A River Oaks Drive killing that police once said had no suspects now has an arrest. Greensboro police said Kendal Isaiah Roberts, 25, was taken into custody without incident and charged in the 2023 death of Bakari Aman Lee, reopening a case that had gone quiet for more than two years.
Roberts was booked into the Guilford County Jail and remains there without bond. Police said Lee’s next of kin have been notified, and court documents are available through Guilford County eCourts. Roberts is scheduled to appear in court Wednesday.
Lee was 24 when he was shot on Nov. 26, 2023, in the 4:29 a.m. call on River Oaks Drive. Officers found him in front of a building with gunshot wounds, and Guilford County EMS tried life-saving measures before Lee died at the scene. At the time, police said all involved parties had been identified and they were not looking for any suspects.
The new arrest came after what police described as continued work by the Greensboro Police Department Homicide Unit. Investigators obtained a warrant after further examining the fatal shooting, a reminder that homicide cases can move slowly before detectives have enough to file charges. In older cases, that often means checking records, reviewing evidence, re-interviewing witnesses and tying a suspect to a scene long after the initial call.

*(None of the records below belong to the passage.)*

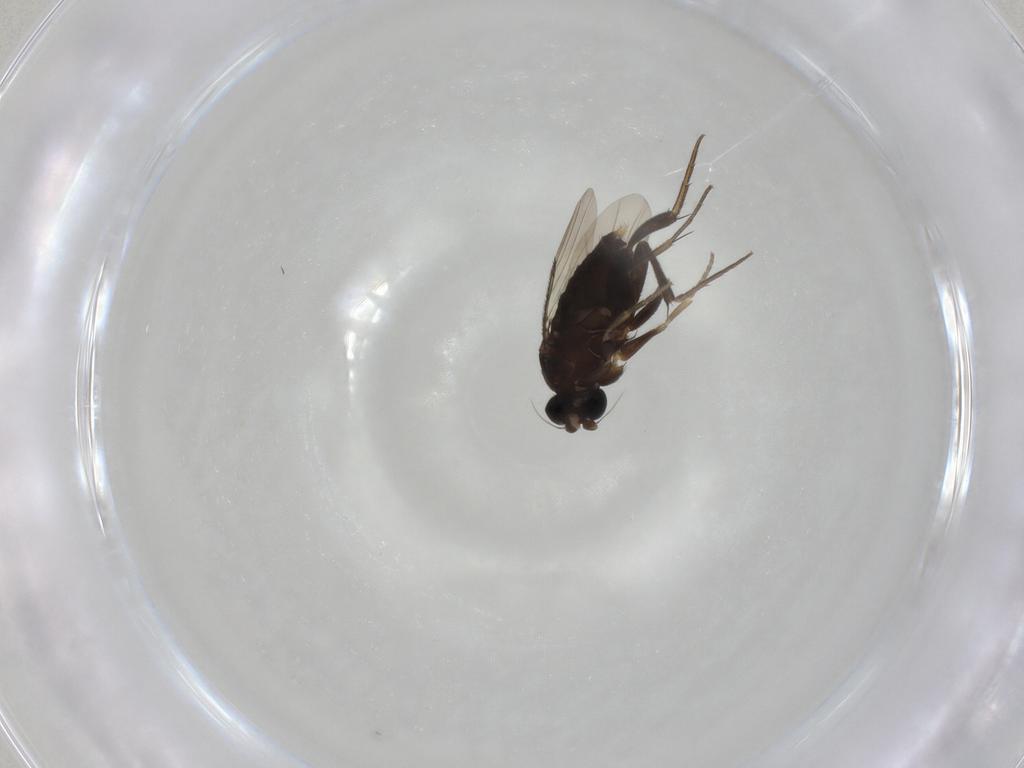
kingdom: Animalia
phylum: Arthropoda
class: Insecta
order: Diptera
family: Phoridae
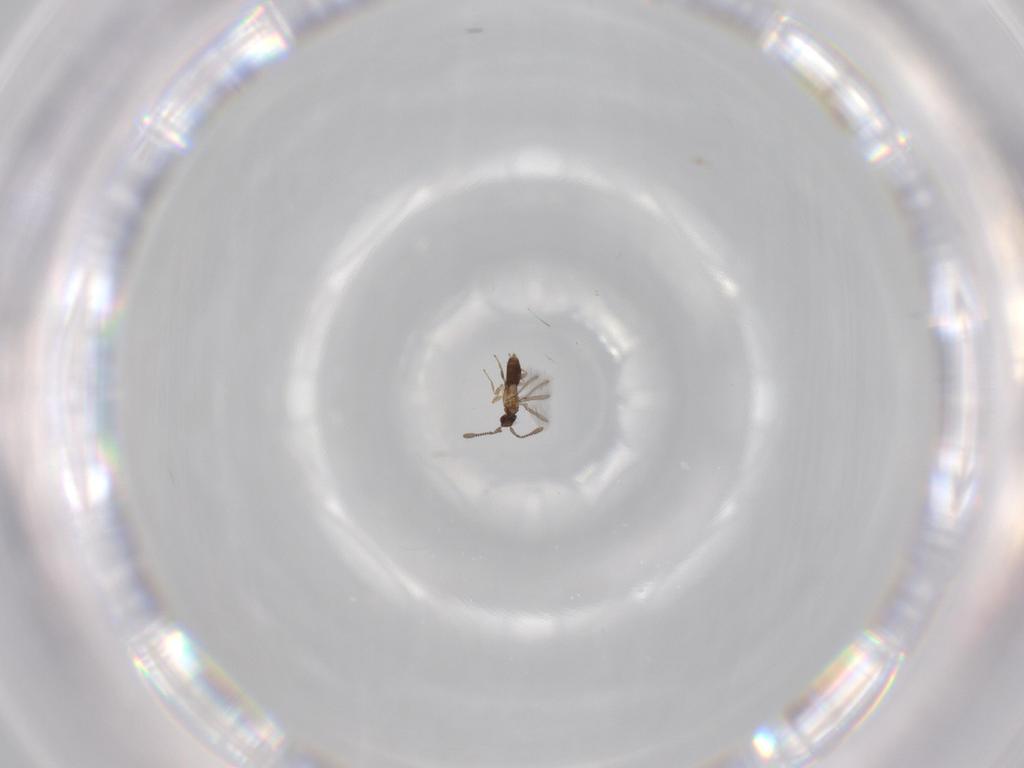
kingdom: Animalia
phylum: Arthropoda
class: Insecta
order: Hymenoptera
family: Mymaridae
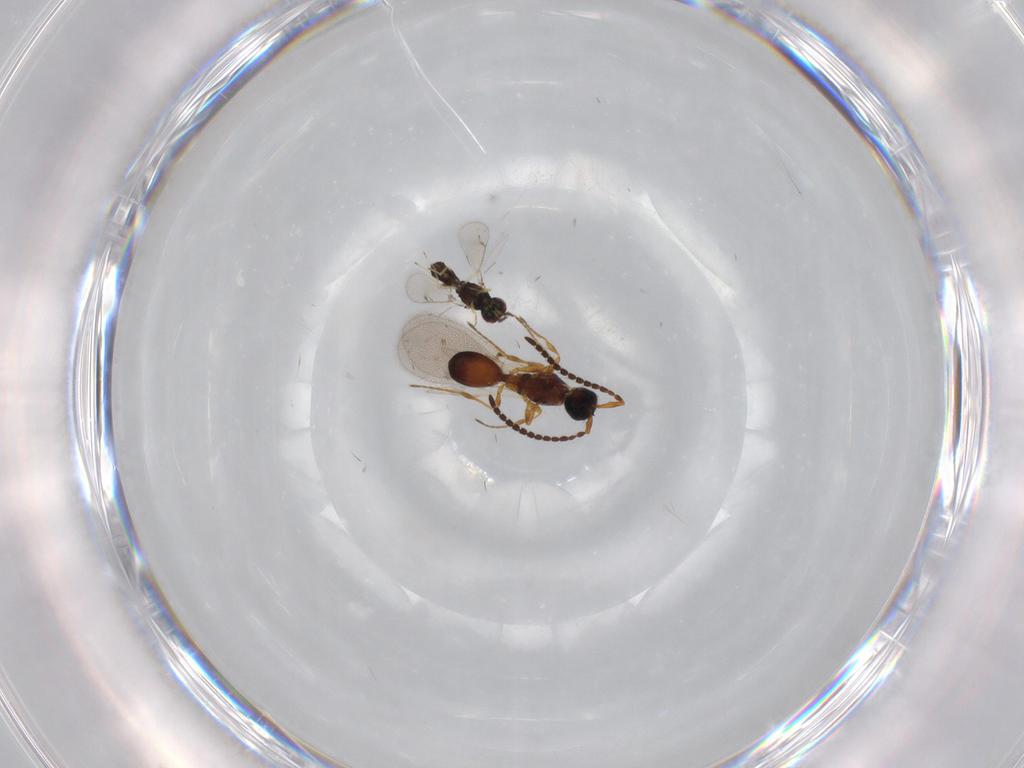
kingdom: Animalia
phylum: Arthropoda
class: Insecta
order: Hymenoptera
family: Diapriidae
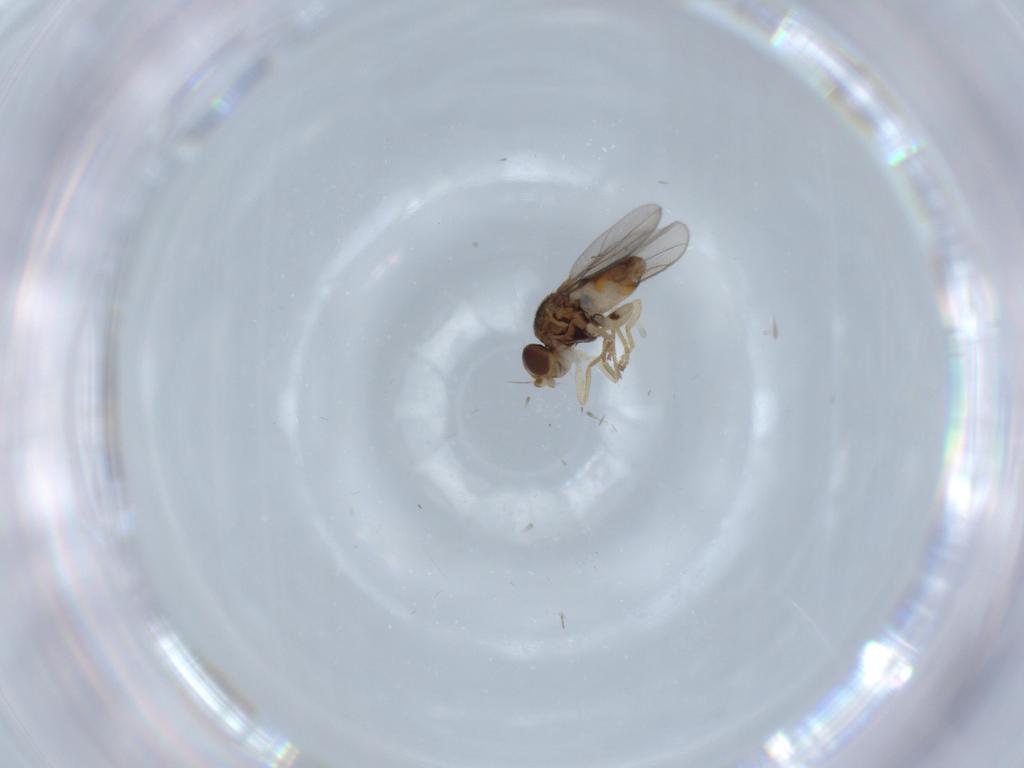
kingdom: Animalia
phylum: Arthropoda
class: Insecta
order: Diptera
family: Chloropidae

Police said the arrest was made Tuesday by members of the department’s Violent Criminal Apprehension Team, with assistance from the North Carolina State Bureau of Investigation. The charge is second-degree murder, which under North Carolina law covers murders other than first-degree murder. State law generally treats it as a Class B1 felony, though some cases can be punished as a Class B2 felony depending on the theory of malice alleged.
The case adds to the broader question of how many old homicide investigations in Greensboro still sit open and how often arrests come after long gaps. Greensboro police maintain a public crime summary dataset that stretches from 1975 to the present, showing the city has long dealt with fluctuating waves of violent crime. The dataset records 24 murders in 1988, 35 in 1990, 21 in 1993, 36 in 1994 and 20 in 1998, a long run of figures that helps explain why solving older killings remains a continuing public-safety priority in Guilford County.